The minister says the government followed expert advice. But who was following and who leading? ABC radio’s Background Briefing exposé (16/4/00) revealed that the head of the Maralinga Rehabilitation Technical Advisory Committee e-mailed a senior government official in late 1998 asking if the latter would “welcome” advice to abandon vitrification in favour of shallow burial. That is inconsistent with the role usually ascribed to independent expert committees – namely issuing advice on scientific criteria.
The minister refers to the 1992 NH&MRC Code of Practice, but this Code was of no relevance to Maralinga as its authors have indicated. Indeed McGauran’s predecessor Nick Minchin said in a 17/4/00 media release that: “The Government has always made clear that the Code of Practice for the near-surface disposal of radioactive waste in Australia (1992) does not formally apply to this clean up.”
Jim Green
Sydney NSW

Australian Financial Review, letters, 26/8/02
The Science Minister, Peter McGauran is again quite wrong in his statements concerning the decisions to abandon in situ vitrification (ISV) of debris pits at Maralinga (Maralinga clean-up exceeded the standards required, AFR 22 August 2002). He asserts that I was not privy to views and opinions concerning the later stages of the project.
I was fully involved in the project until January 1998, and by then the government was seeking ways to minimise the cost of treating the debris pits. From then until April 2000 I was an adviser to the Maralinga Tjarutja and so received all of the information provided to the South Australian government and the traditional owners. When I severed my connection with the project, the decisions first of all to limit the application of the ISV technology and then to abandon it had already been made.
So if I did not have all of the information which led to these awful decisions, then neither did the South Australian government nor the Maralinga Tjarutja.

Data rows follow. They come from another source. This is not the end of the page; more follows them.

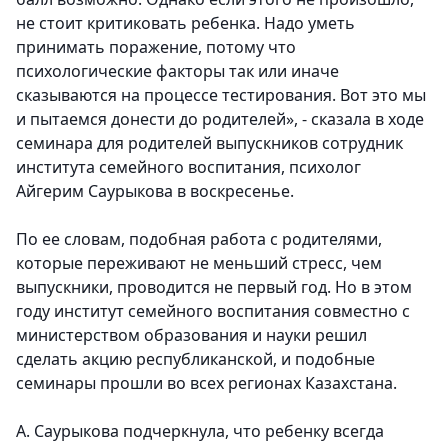
не стоит критиковать ребенка. Надо уметь
принимать поражение, потому что
психологические факторы так или иначе
сказываются на процессе тестирования. Вот это мы
и пытаемся донести до родителей», - сказала в ходе
семинара для родителей выпускников сотрудник
института семейного воспитания, психолог
Айгерим Саурыкова в воскресенье.
По ее словам, подобная работа с родителями,
которые переживают не меньший стресс, чем
выпускники, проводится не первый год. Но в этом
году институт семейного воспитания совместно с
министерством образования и науки решил
сделать акцию республиканской, и подобные
семинары прошли во всех регионах Казахстана.
А. Саурыкова подчеркнула, что ребенку всегда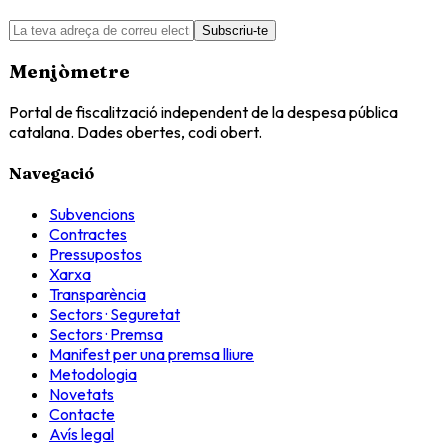
Subscriu-te
Menjòmetre
Portal de fiscalització independent de la despesa pública
catalana. Dades obertes, codi obert.
Navegació
Subvencions
Contractes
Pressupostos
Xarxa
Transparència
Sectors · Seguretat
Sectors · Premsa
Manifest per una premsa lliure
Metodologia
Novetats
Contacte
Avís legal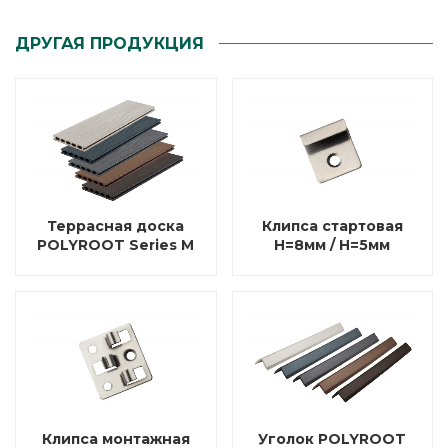
ДРУГАЯ ПРОДУКЦИЯ
Террасная доска
Клипса стартовая
POLYROOT Series M
Н=8мм / Н=5мм
Клипса монтажная
Уголок POLYROOT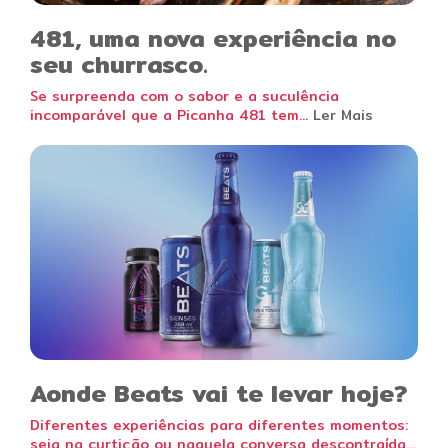
481, uma nova experiência no
seu churrasco.
Se surpreenda com o sabor e a suculência
incomparável que a Picanha 481 tem...
Ler Mais
Aonde Beats vai te levar hoje?
Diferentes experiências para diferentes momentos:
seja na curtição ou naquela conversa descontraída...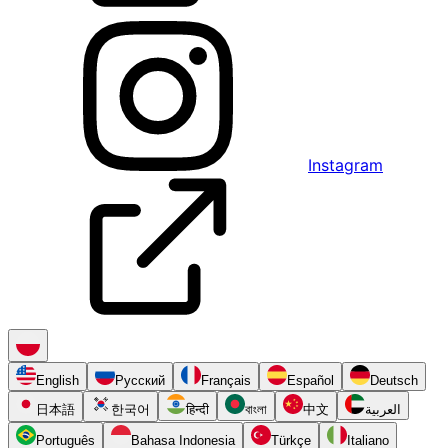
Instagram
English
Русский
Français
Español
Deutsch
日本語
한국어
हिन्दी
বাংলা
中文
العربية
Português
Bahasa Indonesia
Türkçe
Italiano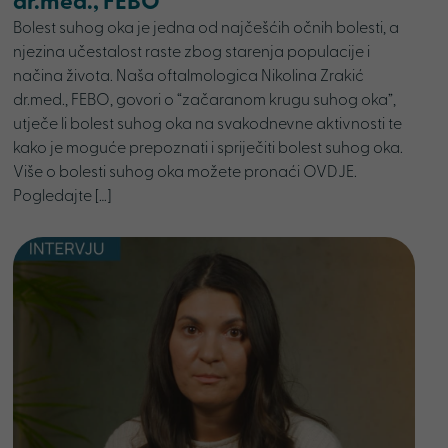
dr.med., FEBO
Bolest suhog oka je jedna od najčešćih očnih bolesti, a
njezina učestalost raste zbog starenja populacije i
načina života. Naša oftalmologica Nikolina Zrakić
dr.med., FEBO, govori o “začaranom krugu suhog oka”,
utječe li bolest suhog oka na svakodnevne aktivnosti te
kako je moguće prepoznati i spriječiti bolest suhog oka.
Više o bolesti suhog oka možete pronaći OVDJE.
Pogledajte […]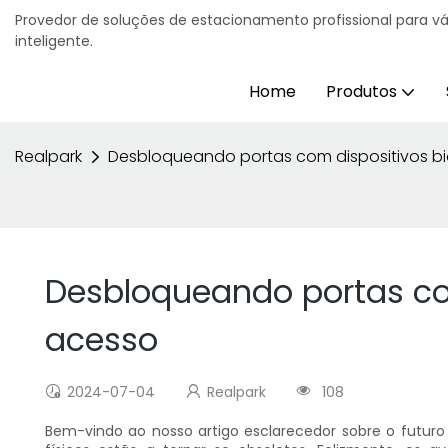
Provedor de soluções de estacionamento profissional para v
inteligente.
Home
Produtos
Realpark
Desbloqueando portas com dispositivos bio
Desbloqueando portas com
acesso
2024-07-04
Realpark
108
Bem-vindo ao nosso artigo esclarecedor sobre o futuro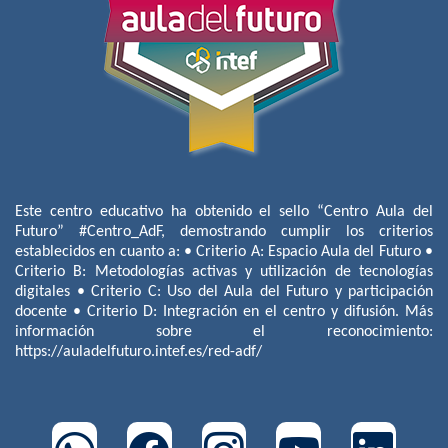
Este centro educativo ha obtenido el sello “Centro Aula del
Futuro” #Centro_AdF, demostrando cumplir los criterios
establecidos en cuanto a: • Criterio A: Espacio Aula del Futuro •
Criterio B: Metodologías activas y utilización de tecnologías
digitales • Criterio C: Uso del Aula del Futuro y participación
docente • Criterio D: Integración en el centro y difusión. Más
información sobre el reconocimiento:
https://auladelfuturo.intef.es/red-adf/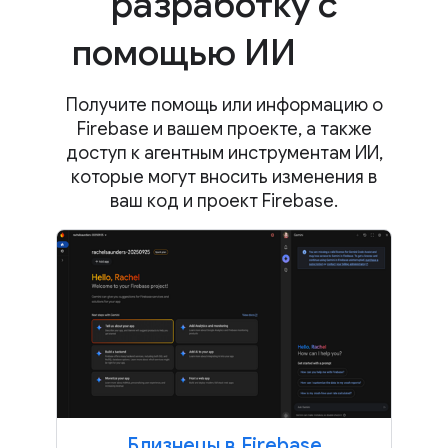
разработку с
помощью ИИ
Получите помощь или информацию о
Firebase и вашем проекте, а также
доступ к агентным инструментам ИИ,
которые могут вносить изменения в
ваш код и проект Firebase.
Близнецы в Firebase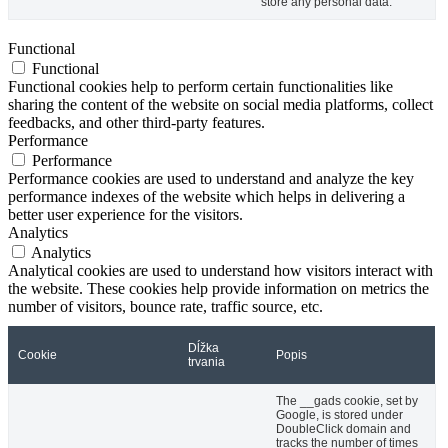
store any personal data.
Functional
Functional
Functional cookies help to perform certain functionalities like
sharing the content of the website on social media platforms, collect
feedbacks, and other third-party features.
Performance
Performance
Performance cookies are used to understand and analyze the key
performance indexes of the website which helps in delivering a
better user experience for the visitors.
Analytics
Analytics
Analytical cookies are used to understand how visitors interact with
the website. These cookies help provide information on metrics the
number of visitors, bounce rate, traffic source, etc.
Dĺžka
Cookie
Popis
trvania
The __gads cookie, set by
Google, is stored under
DoubleClick domain and
tracks the number of times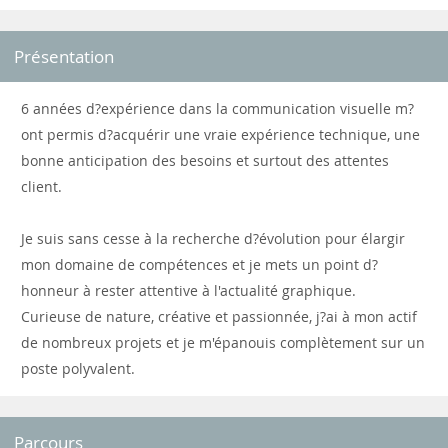
Présentation
6 années d?expérience dans la communication visuelle m?
ont permis d?acquérir une vraie expérience technique, une
bonne anticipation des besoins et surtout des attentes
client.
Je suis sans cesse à la recherche d?évolution pour élargir
mon domaine de compétences et je mets un point d?
honneur à rester attentive à l'actualité graphique.
Curieuse de nature, créative et passionnée, j?ai à mon actif
de nombreux projets et je m'épanouis complètement sur un
poste polyvalent.
Parcours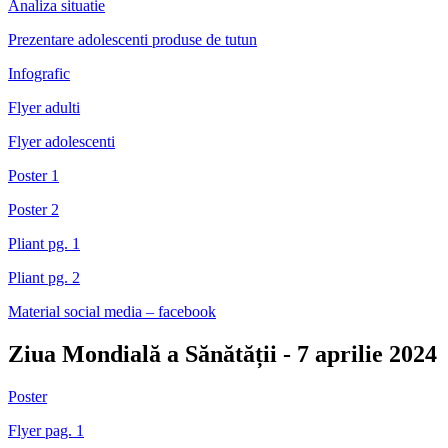
Analiza situatie
Prezentare adolescenti produse de tutun
Infografic
Flyer adulti
Flyer adolescenti
Poster 1
Poster 2
Pliant pg. 1
Pliant pg. 2
Material social media – facebook
Ziua Mondială a Sănătății - 7 aprilie 2024
Poster
Flyer pag. 1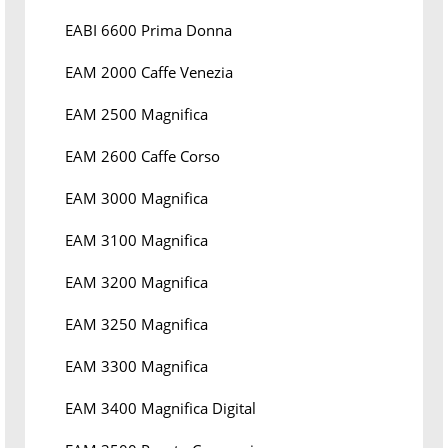
EABI 6600 Prima Donna
EAM 2000 Caffe Venezia
EAM 2500 Magnifica
EAM 2600 Caffe Corso
EAM 3000 Magnifica
EAM 3100 Magnifica
EAM 3200 Magnifica
EAM 3250 Magnifica
EAM 3300 Magnifica
EAM 3400 Magnifica Digital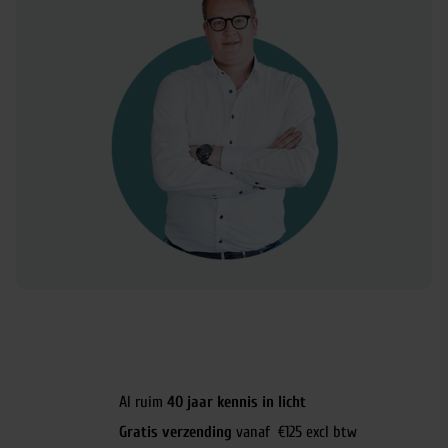
Al ruim
40 jaar kennis in licht
Gratis verzending
vanaf €125 excl btw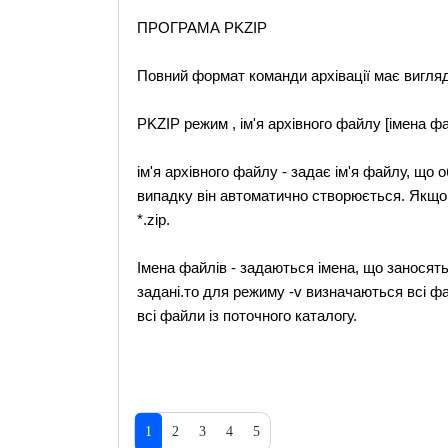
ПРОГРАМА PKZIP
Повний формат команди архівації має вигляд
PKZIP режим , ім'я архівного файлу [імена фа
ім'я архівного файлу - задає ім'я файлу, що
випадку він автоматично створюється. Якщо
*.zip.
Імена файлів - задаються імена, що заносятьс
задані.то для режиму -v визначаються всі фа
всі файли із поточного каталогу.
1
2
3
4
5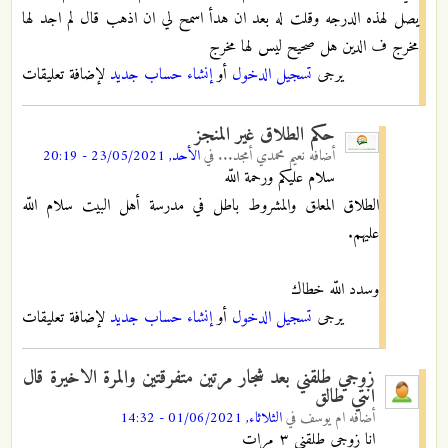
يصل لهذه الدرجه وقلت له بعد ان هدأ اسمح لي ان اذهب قال لم اجد لها
مخرج ف الدين هل صحيح ليس لها مخرج
يرجى
تسجيل الدخول
أو
إنشاء حساب جديد
لإضافة تعليقات
حكم الطلاق غير المنجز
أضافه
نعيم محمدي أمجد...
في
الأحد, 23/05/2021 - 20:19
سلام علیکم ورحمة اللّه
الطلاق المعلق والمشروط باطل في مدرسة أهل البيت سلام اللّه
علیهم.
وسدد اللّه خطاك
يرجى
تسجيل الدخول
أو
إنشاء حساب جديد
لإضافة تعليقات
زوجي طلقني بعد شجار مرتين متفرقتين والمرة الاخيرة قال
انتي طالق
أضافه
ام يوسف
في
الثلاثاء, 01/06/2021 - 14:32
انا زوجي طلقني ٣ مرات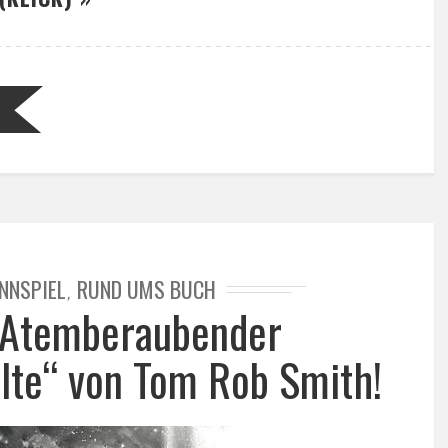
NNSPIEL
RUND UMS BUCH
,
 Atemberaubender
älte“ von Tom Rob Smith!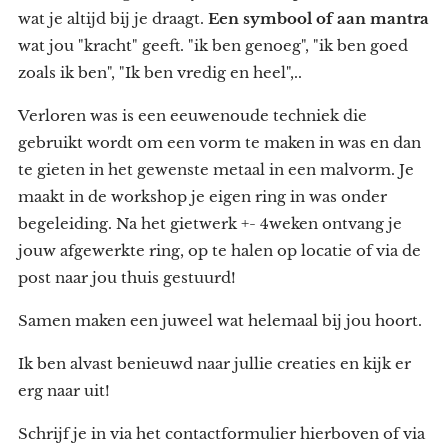
wat je altijd bij je draagt.
Een symbool of aan mantra
wat jou "kracht" geeft. "ik ben genoeg", "ik ben goed
zoals ik ben", "Ik ben vredig en heel",..
Verloren was is een eeuwenoude techniek die
gebruikt wordt om een vorm te maken in was en dan
te gieten in het gewenste metaal in een malvorm. Je
maakt in de workshop je eigen ring in was onder
begeleiding. Na het gietwerk +- 4weken ontvang je
jouw afgewerkte ring, op te halen op locatie of via de
post naar jou thuis gestuurd!
Samen maken een juweel wat helemaal bij jou hoort.
Ik ben alvast benieuwd naar jullie creaties en kijk er
erg naar uit!
Schrijf je in via het contactformulier hierboven of via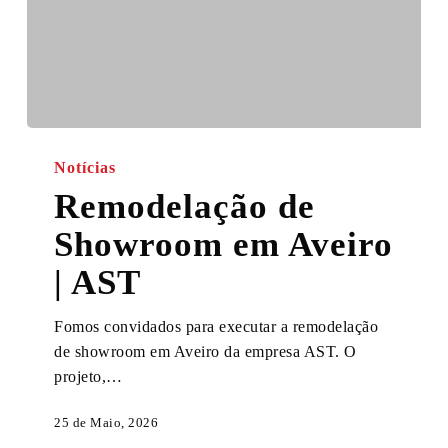
Remodelação
de
Notícias
Showroom
Remodelação de
em
Showroom em Aveiro
Aveiro
|
| AST
AST
Fomos convidados para executar a remodelação
de showroom em Aveiro da empresa AST. O
projeto,…
25 de Maio, 2026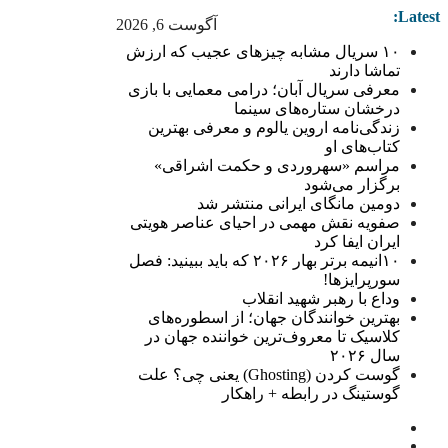
Latest:
آگوست 6, 2026
۱۰ سریال مشابه چیزهای عجیب که ارزش
تماشا دارند
معرفی سریال آبان؛ درامی معمایی با بازی
درخشان ستاره‌های سینما
زندگی‌نامه اروین یالوم و معرفی بهترین
کتاب‌های او
مراسم «سهروردی و حکمت اشراقی»
برگزار می‌شود
دومین مانگای ایرانی منتشر شد
صفویه نقش مهمی در احیای عناصر هویتی
ایران ایفا کرد
۱۰انیمه برتر بهار ۲۰۲۶ که باید ببینید: فصل
سورپرایزها!
وداع با رهبر شهید انقلاب
بهترین خوانندگان جهان؛ از اسطوره‌های
کلاسیک تا معروف‌ترین خواننده جهان در
سال ۲۰۲۶
گوست کردن (Ghosting) یعنی چی؟ علت
گوستینگ در رابطه + راهکار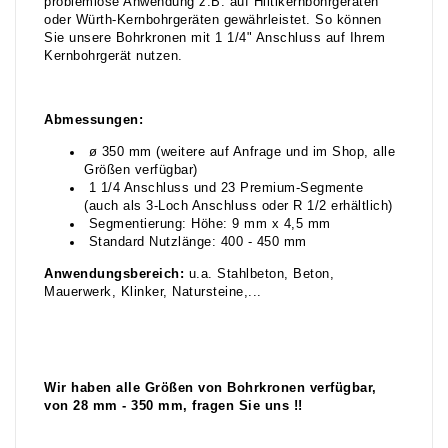
problemlose Anwendung z.B. auf Hiltikernbohrgeräten
oder Würth-Kernbohrgeräten gewährleistet. So können
Sie unsere Bohrkronen mit 1 1/4" Anschluss auf Ihrem
Kernbohrgerät nutzen.
Abmessungen:
ø 350 mm (weitere auf Anfrage und im Shop, alle
Größen verfügbar)
1 1/4 Anschluss und 23 Premium-Segmente
(auch als 3-Loch Anschluss oder R 1/2 erhältlich)
Segmentierung: Höhe: 9 mm x 4,5 mm
Standard Nutzlänge: 400 - 450 mm
Anwendungsbereich:
u.a. Stahlbeton, Beton,
Mauerwerk, Klinker, Natursteine,...
Wir haben alle Größen von Bohrkronen verfügbar,
von 28 mm - 350 mm, fragen Sie uns !!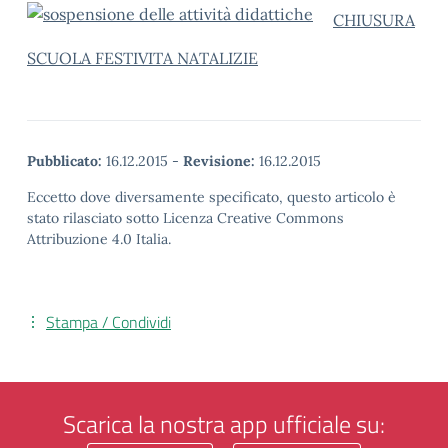
CHIUSURA
SCUOLA FESTIVITA NATALIZIE
Pubblicato:
16.12.2015
-
Revisione:
16.12.2015
Eccetto dove diversamente specificato, questo articolo è
stato rilasciato sotto Licenza Creative Commons
Attribuzione 4.0 Italia.
Stampa / Condividi
Scarica la nostra app ufficiale su: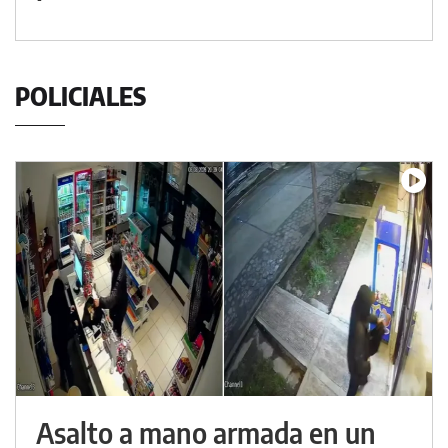
POLICIALES
Asalto a mano armada en un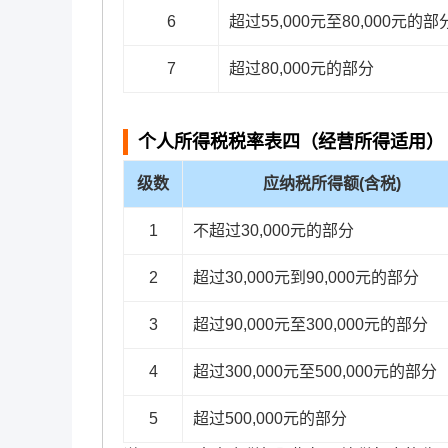
6
超过55,000元至80,000元的部
7
超过80,000元的部分
个人所得税税率表四（经营所得适用）
级数
应纳税所得额(含税)
1
不超过30,000元的部分
2
超过30,000元到90,000元的部分
3
超过90,000元至300,000元的部分
4
超过300,000元至500,000元的部分
5
超过500,000元的部分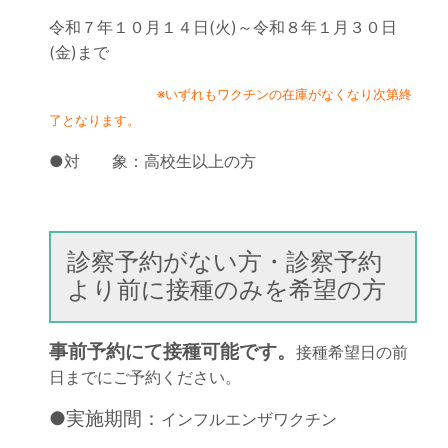
令和７年１０月１４日(火)～令和８年１月３０日
(金)まで
※いずれもワクチンの在庫がなくなり次第終
了となります。
●対 象：高校生以上の方
診察予約がない方・診察予約
より前に接種のみを希望の方
事前予約にて接種可能です。
接種希望日の前
日までにご予約ください。
●実施期間：
インフルエンザワクチン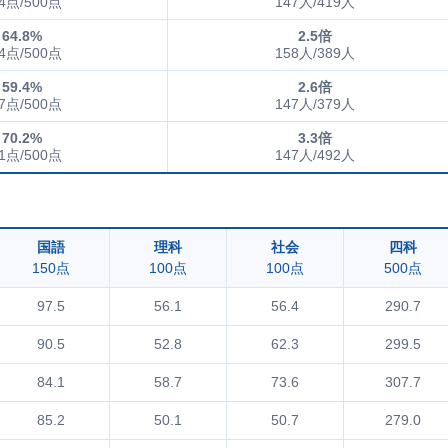
4点/500点
147人/419人
64.8%
2.5倍
4点/500点
158人/389人
59.4%
2.6倍
7点/500点
147人/379人
70.2%
3.3倍
1点/500点
147人/492人
国語
理科
社会
四科
150点
100点
100点
500点
97.5
56.1
56.4
290.7
90.5
52.8
62.3
299.5
84.1
58.7
73.6
307.7
85.2
50.1
50.7
279.0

The latter part of the Minister’s letter is so ridiculous that it beggars belief. When will the government stop referring to the “independent” regulator? When will they stop hiding behind a code that even they admit was not applicable? And when will they stop claiming that the project exceeded the standards, when they know that the regulator granted concessions because some parts of the clean-up did not meet the criteria?